Recorded data

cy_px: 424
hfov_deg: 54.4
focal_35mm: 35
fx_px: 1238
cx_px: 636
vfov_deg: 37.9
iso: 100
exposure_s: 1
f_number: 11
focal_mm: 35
* * *
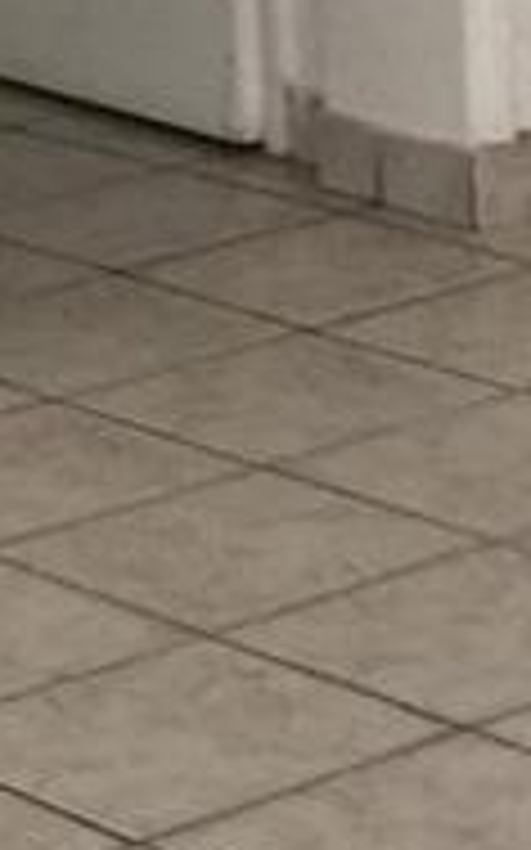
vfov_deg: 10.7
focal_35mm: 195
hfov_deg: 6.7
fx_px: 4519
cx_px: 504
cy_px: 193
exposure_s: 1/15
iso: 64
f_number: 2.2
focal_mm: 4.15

- Task: Please return only the lines above, starting at the line that has "focal_35mm: 35" and ending at the line that has "focal_mm: 35", keeping both and leaving each one unchanged.

- Result of this task:
focal_35mm: 35
fx_px: 1238
cx_px: 636
vfov_deg: 37.9
iso: 100
exposure_s: 1
f_number: 11
focal_mm: 35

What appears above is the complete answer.